Dancing with the limp.

“You will lose someone you can’t live without,and your heart will be badly broken, and the bad news is that you never completely get over the loss of your beloved. But this is also the good news. They live forever in your broken heart that doesn’t seal back up. And you come through. It’s like having a broken leg that never heals perfectly—that still hurts when the weather gets cold, but you learn to dance with the limp.”

Between hearing that tonight as I was treated to hearing Anne Lamott speak (a photo of the two of us would be posted here, if my phone wasn't busy recharging downstairs, and me busy laying in bed recharging upstairs)

and this video (which I shared on facebook today), I'm feeling a lot of gratitude tonight. 

It's been just over six months since I first injured my hip. Almost exactly 6 months since I was put on crutches, and on December 11th, it will be 6 months since my terrible break and surgery. But whose counting, right? In the Lamott quote, I know that she is speaking about the loss of her best friend.
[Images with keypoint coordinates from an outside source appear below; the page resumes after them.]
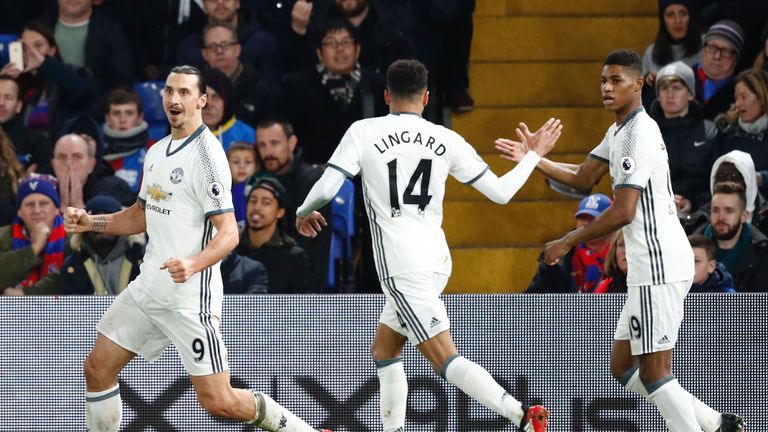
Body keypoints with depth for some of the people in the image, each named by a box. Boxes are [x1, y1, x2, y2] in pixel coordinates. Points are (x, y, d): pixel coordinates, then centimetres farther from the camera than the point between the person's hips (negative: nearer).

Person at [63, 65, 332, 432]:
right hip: (148, 288, 8)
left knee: (219, 402, -10)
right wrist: (90, 222, 12)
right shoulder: (157, 152, 12)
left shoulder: (205, 154, -14)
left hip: (190, 298, -8)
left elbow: (228, 233, -19)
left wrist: (193, 265, -37)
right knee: (97, 368, 7)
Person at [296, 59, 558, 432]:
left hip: (402, 268, -6)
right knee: (384, 351, 22)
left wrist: (303, 213, 13)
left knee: (446, 361, -11)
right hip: (436, 258, 6)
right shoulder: (446, 140, 6)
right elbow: (500, 192, 8)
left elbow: (325, 189, -10)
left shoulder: (364, 132, -4)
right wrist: (534, 155, 24)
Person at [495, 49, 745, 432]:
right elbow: (583, 179, 26)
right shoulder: (619, 131, 17)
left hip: (660, 267, -11)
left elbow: (622, 212, -21)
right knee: (624, 369, 13)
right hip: (649, 268, 11)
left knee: (653, 373, -9)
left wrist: (568, 242, -11)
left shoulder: (638, 135, -16)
The breaking of my hip IN NO WAY compares to that loss, and for me to try to draw a comparison is to trivialize her loss, which I don't mean to do. Its actually why I bolded the part I did. The part about dancing with the limp made me cry, because, damn it, that is exactly what I have been doing for the past month or so, and its healing me. Its healing me in some silly, not take myself so seriously way. And it is in no way as cool or as spectacular as literally having my Olympic caliber body rent in half and then learning to actually fly.....but for a little girl in West Chester busy mothering three small kids pretty much solo at the moment ~ well, it made me realize that I'm doing okay. I'm doing what people who are survivors do. I'm doing the right things, even if it did take me a bit of moping and self pity to get on track. I'm accepting. I'm adapting. 
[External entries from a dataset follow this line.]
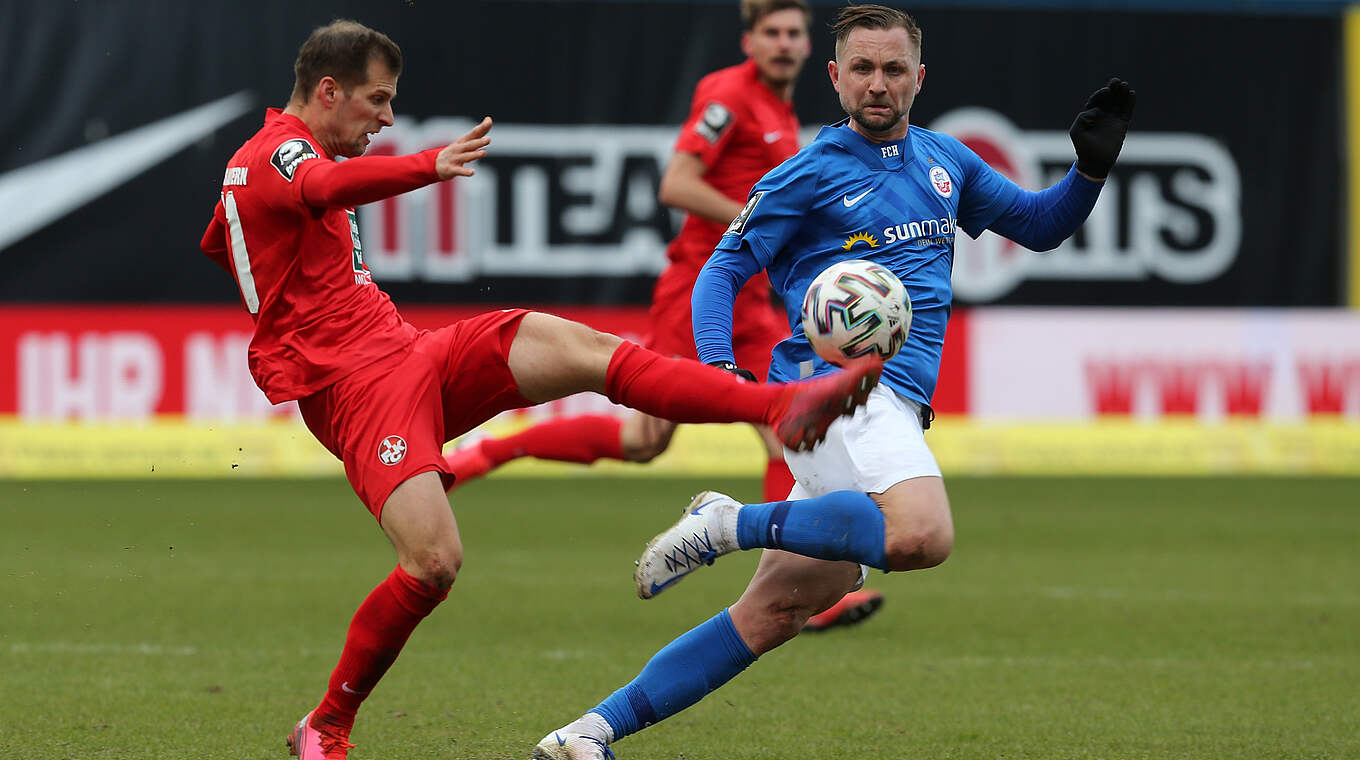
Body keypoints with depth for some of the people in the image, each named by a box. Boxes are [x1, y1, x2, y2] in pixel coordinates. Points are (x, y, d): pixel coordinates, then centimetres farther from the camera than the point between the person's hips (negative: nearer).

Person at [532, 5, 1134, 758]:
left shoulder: (944, 160, 19)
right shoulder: (809, 175, 0)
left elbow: (1040, 225, 27)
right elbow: (723, 269, 1)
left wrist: (1092, 167, 8)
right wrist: (717, 365, -16)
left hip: (896, 407, 7)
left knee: (773, 613, 3)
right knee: (922, 535, -35)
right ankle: (731, 524, -19)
I still struggle with the notion that my body won't ever be the same. I don't 100% accept that diagnosis, I guess. But I'm willing to believe that even if it isn't, it can be okay. It can be better, in different ways. That there can be beauty in acceptance, and that the fork in the road can take me somewhere better than the narrow vision of my life I had carved out for myself in my single minded obsession. Funny thing, tonight Anne even quoted Rumi, and the light seeping in through the cracks (the wound), and I just got tears in my eyes. So amazing how loose threads can pull together. Lamott. Rumi. My friends. Some of the most random straws that I have been grasping at in pain and desperation seem to have come full circle tonight, just like the image of the patients on the spinal unit breathing as one, staring up at the ceiling, forging relationships while unable to even see one another's faces. 
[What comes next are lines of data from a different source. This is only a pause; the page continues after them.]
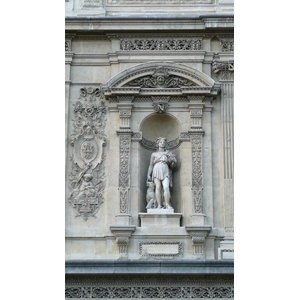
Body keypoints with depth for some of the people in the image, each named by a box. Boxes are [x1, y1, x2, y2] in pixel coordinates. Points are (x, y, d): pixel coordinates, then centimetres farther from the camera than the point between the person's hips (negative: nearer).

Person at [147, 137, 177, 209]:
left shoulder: (168, 153, 22)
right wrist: (148, 175, 6)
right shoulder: (154, 154, 21)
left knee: (166, 188, -22)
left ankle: (168, 205, -25)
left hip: (165, 172, 0)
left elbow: (174, 162, 14)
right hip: (156, 171, 0)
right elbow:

I haven't had much inclination to write this week, but I've had wonderful workouts. A serene yoga practice on Monday. A great stair workout and dance party on Tuesday. Stairs and abs today. Tomorrow more dance party. Know what crazy thing we are doing next week? A flash dance party mob thing at the Malvern Old Fashioned Christmas. We've been practicing the song (some jazzy jingle bells version, its awesome) at the end of every class. I have been a little bit mourning as the kids have been asking me about some of the races I ran this time last year ~ Brians run, a Turkey Trot, etc. There is a Jingle Elf run this friday that I wanted to run in, but can't. But you know what? My kids are going to see their TOTALLY shitty dancing Mom participate in a flash dance party dance thingy. And if THAT isn't something to show them that when circumstances change, you put on your party face and you change right along with them, I don't know what is. Because a year ago if you would have  have asked me if I would have participated in such a thing I would have assumed you were wildly drunk. But you know what? Life is short. So I'm going to dance, and not care what I look like, and have fun with my Mom and sister and a hundred other fun loving silly women and just dance. And my kids are going to love it. 

Comments

  1. Love this. Dance on, my friend. Life is different, but amazing. Hard is good. Thank you for sharing the reminder.